Our trip over to see Sleeping Beauty at the Rep in Dundee was a great success. The production was brilliant and the comic timing superb and although we are not supposed to like the wicked witch, we, of course, loved her. A great addition was the use of a harp to accompany the actors. However for me, the favourite was John Buick as Spider King, Glaswegians are such natural comedians.

Television over the festive season, I am total ‘musical-eds out’. Along with some golden oldies like Casablanca, “Here’s looking at you kid”. I even watched the animated version of “Sinbad: Legend of the Seven Seas” You know the temperament and facial expressions of the heroine are those of Kristen Scott Thomas, uncanny.

Irene’s naughty cat perched himself, up on a shelf and out of reach of Tim. From here he stretched out a paw and teased poor Tim, forbidding the old boy from having his after-dinner nap.
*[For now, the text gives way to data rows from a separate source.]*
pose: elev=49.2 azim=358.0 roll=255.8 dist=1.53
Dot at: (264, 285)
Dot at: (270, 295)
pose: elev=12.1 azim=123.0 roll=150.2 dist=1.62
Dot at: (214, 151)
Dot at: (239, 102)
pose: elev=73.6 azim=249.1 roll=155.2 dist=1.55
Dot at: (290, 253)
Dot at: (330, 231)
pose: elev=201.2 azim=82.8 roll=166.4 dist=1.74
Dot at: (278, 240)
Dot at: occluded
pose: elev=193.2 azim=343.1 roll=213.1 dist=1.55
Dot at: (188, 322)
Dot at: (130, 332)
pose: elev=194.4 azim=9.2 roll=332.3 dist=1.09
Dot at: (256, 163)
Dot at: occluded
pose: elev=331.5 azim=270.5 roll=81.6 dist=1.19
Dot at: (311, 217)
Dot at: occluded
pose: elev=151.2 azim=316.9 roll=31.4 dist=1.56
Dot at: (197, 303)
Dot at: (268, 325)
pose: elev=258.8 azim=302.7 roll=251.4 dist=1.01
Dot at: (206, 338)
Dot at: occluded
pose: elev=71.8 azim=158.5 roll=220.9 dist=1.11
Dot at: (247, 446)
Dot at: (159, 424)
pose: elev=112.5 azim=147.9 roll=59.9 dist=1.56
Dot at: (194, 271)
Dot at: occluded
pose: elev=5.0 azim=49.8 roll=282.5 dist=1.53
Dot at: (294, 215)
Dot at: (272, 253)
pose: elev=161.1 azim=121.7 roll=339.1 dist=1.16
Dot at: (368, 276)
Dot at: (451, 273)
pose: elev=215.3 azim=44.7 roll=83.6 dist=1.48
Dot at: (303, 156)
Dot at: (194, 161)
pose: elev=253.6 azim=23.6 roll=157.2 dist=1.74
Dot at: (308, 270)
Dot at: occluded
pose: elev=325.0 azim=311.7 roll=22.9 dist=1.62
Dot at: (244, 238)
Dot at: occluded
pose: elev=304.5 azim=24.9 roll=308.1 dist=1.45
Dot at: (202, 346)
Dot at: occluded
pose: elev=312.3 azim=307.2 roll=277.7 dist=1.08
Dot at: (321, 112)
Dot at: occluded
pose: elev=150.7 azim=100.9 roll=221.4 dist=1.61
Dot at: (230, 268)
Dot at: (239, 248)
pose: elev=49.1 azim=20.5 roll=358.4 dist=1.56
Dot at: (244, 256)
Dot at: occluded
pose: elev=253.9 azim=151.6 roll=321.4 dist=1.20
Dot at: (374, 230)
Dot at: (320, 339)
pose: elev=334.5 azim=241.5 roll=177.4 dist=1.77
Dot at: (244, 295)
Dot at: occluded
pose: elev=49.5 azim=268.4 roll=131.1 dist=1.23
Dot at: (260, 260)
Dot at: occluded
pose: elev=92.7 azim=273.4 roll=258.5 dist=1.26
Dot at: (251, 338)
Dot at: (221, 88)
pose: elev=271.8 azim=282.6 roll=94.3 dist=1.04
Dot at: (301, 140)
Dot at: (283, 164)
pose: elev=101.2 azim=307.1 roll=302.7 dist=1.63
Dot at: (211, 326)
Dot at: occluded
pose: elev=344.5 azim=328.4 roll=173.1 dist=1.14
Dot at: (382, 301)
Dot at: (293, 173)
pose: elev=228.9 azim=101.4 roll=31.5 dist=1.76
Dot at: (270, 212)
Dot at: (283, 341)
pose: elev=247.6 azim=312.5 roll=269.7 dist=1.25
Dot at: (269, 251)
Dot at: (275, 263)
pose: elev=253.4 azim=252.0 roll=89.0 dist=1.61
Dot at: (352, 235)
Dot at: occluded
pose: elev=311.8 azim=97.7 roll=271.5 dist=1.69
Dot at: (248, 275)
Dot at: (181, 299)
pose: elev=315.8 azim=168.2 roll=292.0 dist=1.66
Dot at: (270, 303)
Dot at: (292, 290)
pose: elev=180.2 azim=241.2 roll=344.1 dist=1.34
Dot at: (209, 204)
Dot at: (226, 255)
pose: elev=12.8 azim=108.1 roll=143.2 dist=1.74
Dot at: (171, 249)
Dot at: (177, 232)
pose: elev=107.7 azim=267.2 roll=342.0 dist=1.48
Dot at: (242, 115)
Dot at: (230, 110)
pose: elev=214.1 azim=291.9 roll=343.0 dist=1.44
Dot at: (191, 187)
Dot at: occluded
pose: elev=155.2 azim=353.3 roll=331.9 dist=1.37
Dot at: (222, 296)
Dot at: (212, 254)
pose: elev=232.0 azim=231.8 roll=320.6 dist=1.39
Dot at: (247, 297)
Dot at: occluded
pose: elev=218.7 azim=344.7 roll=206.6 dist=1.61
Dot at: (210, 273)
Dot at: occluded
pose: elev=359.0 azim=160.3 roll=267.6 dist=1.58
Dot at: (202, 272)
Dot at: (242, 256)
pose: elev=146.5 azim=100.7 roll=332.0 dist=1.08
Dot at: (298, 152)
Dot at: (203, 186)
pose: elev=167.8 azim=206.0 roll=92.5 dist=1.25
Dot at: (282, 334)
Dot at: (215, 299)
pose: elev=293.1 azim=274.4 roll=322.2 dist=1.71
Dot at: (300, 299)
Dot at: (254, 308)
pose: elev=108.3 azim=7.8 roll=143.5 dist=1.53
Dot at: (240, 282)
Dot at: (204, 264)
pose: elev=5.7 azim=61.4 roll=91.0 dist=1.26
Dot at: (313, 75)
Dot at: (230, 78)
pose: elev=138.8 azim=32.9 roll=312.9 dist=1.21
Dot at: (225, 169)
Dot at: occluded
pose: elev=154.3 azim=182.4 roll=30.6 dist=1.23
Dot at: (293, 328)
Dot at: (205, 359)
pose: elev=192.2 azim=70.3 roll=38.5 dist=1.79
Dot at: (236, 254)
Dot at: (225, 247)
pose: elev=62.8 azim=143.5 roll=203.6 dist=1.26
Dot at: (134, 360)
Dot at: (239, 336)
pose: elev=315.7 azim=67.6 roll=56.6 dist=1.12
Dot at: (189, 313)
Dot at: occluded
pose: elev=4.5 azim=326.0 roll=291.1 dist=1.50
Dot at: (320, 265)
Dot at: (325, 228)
Blaise’ will do what cats will do,

Play with ball, play with shoe,

Tear the paper from my wall,

Never come when I call,

But when it’s time for his tea,

It’s he who comes to search for me.

Another year in, and still managing to dodge the undertaker. Old Years Night I spent with my sister, it was Irene’s turn to cook and her meal was a traditional homemade steak pie, potatoes and turnip. I have not made a New Years resolution, seemed little point since I’m a spur of the moment kind of a guy and very content with my lot.

The New Year heralded in a new decade. We stood by the sea wall at North Queensferry and watched the magnificent fireworks display from the Forth Rail Bridge. How hopefully we travelled then. Barely a year on and it has all started to unravel.

Who could ever forget the feeling of disbelief as we watched that loop of film on our television screens as the planes crashed, over and over again, headlong into the twin towers of the World Trade Centre, or the stuned look on the face of President GW Bush as his aid whispered the news into his ear?

But saddest of all for the world was when the two cowboys, Bush and Blair, strapping on their six-shooters and wearing tarnished white hats, stepped out into the street to Kick-Ass. And set off a chain of reaction that we still live with to this day. Sow the wind and reap a whirlwind.